Longtime lead manager Michael Sais plans to retire in April 2026 but will remain on the fund until then. That plus J.P. Morgan's depth of talent and a thoughtful transition plan here keeps the fund's appeal intact.
Sais, the lead manager on the fund since 1997, announced his April 2026 retirement a year in advance, providing time to facilitate a smooth transition to Ed Fitzpatrick, whom the firm named as a comanager on the fund on April 1, 2025. The choice is interesting given Fitzpatrick's macro focus compared with Sais' deep expertise within securitized sectors; Fitzpatrick comes with solid credentials, though, as J.P. Morgan's US rates head; he joined the firm in 2013 and has more than 25 years in the industry. However, his management experience at the firm is limited. For Fitzpatrick, getting up to speed will be paramount. He will have the help of Sais and comanager Bob Manning, who's been on the fund since 2013 and has more than 25 years of industry experience.

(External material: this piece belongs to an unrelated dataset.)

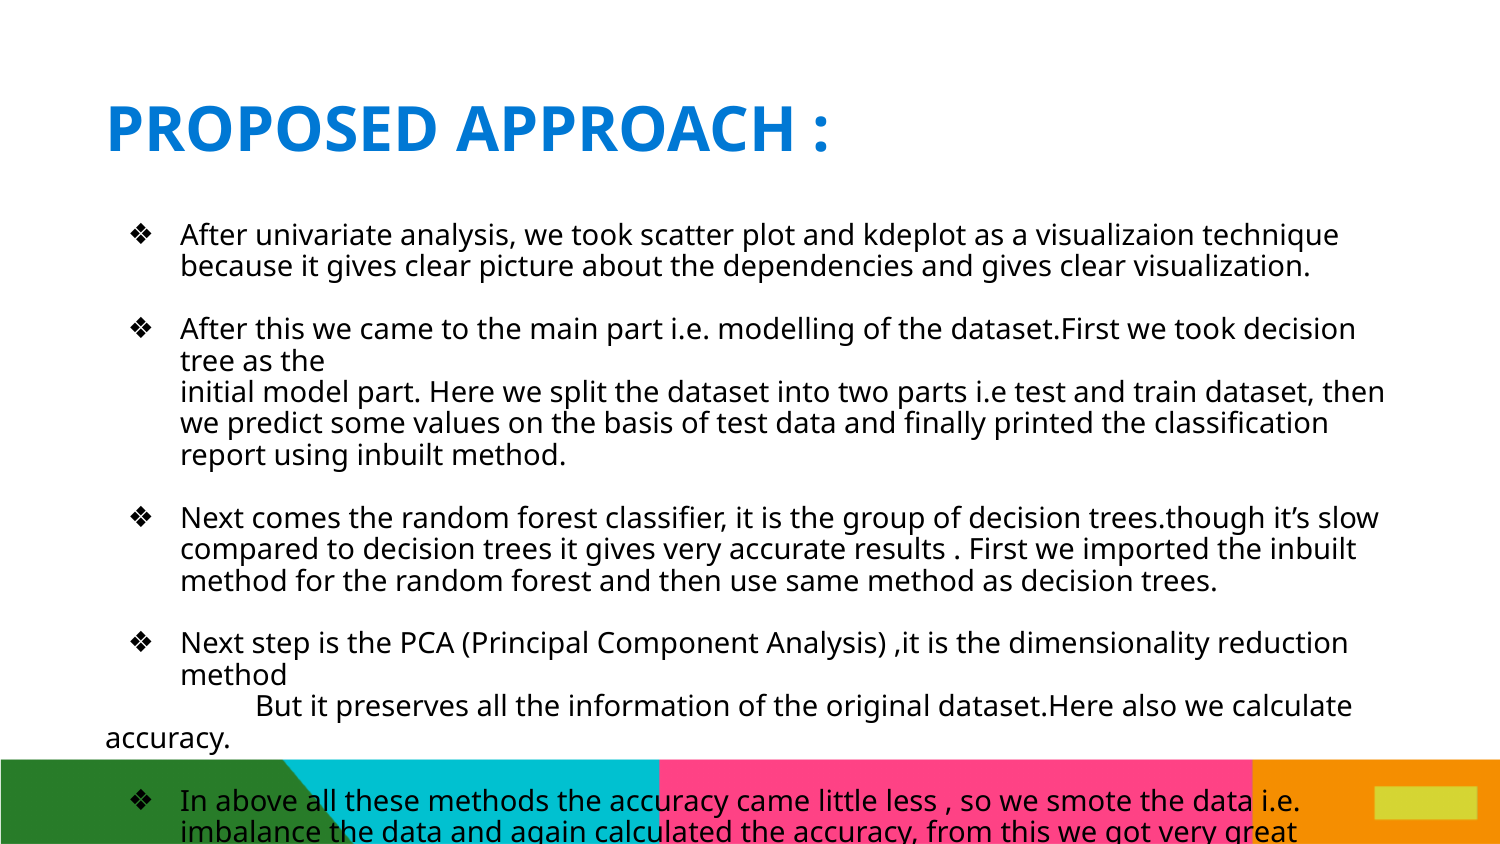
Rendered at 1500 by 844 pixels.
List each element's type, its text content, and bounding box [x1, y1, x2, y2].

These team changes should not affect the fund's disciplined security selection process and stable approach to keeping the portfolio's interest rate sensitivity, as measured by duration, within a narrow range. The fund prominently features agency-backed residential mortgage-backed securities and commercial mortgage-backed securities, typically about two-thirds of assets, compared with the Bloomberg US Government Bond Index, which only features Treasuries and agency debt. The fund's MBS stakes are not run-of-the-mill; instead, these securities are prone to losing less in rising interest rate environments and gaining more in falling ones than plain-vanilla pass-throughs, which are included in some competitors' portfolios. This style results in a more predictable portfolio and stable duration profile, limiting extension, or increased sensitivity to changing yields, in periods of rising yields, for example. While the process considers macro themes, bottom-up security selection drives portfolio construction. Agency-backed RMBS and CMBS and collateralized-mortgage obligations typically constitute 45% to 65% of assets, while Treasuries (15%-30%) and agencies (3%-20%) take a supporting role. The fund's approach to interest rate risk stands out, too, normally keeping duration between 5.0 and 5.5 years.
While all bonds in the portfolio carry a US government guarantee, the team’s constant relative value assessments produce subtle portfolio shifts over time. The June 2025 portfolio held Treasuries and agencies (33% of assets), agency CMBS (16.4%), agency CMOs (25.6%), residential pass-throughs (22.1%), and cash. This approach enables the fund to outyield its 100% Treasury and agency debt index. Recently, these relative value calls led to a reduction in Treasuries and agencies while upping residential MBS pass-throughs and CMOs to nearly 48% of assets, about 9 percentage points higher than two years prior. The fund's 5.8-year duration was little changed over the past year, which is slightly longer than its upper band.
Long-term performance is competitive. Since January 1997, Sais' first full month on the fund, the R6 shares’ 4.07% annualized return through August 2025 beat its distinct intermediate government peer median and the Bloomberg US Government Index by 45 and 26 basis points, respectively. This top-quintile result and its lower-than-peer volatility led to strong risk-adjusted results. The fund's typical longer-duration profile can cause it to lag when long-term yields rise; otherwise, though, its more stable MBS investments make for a compelling ride.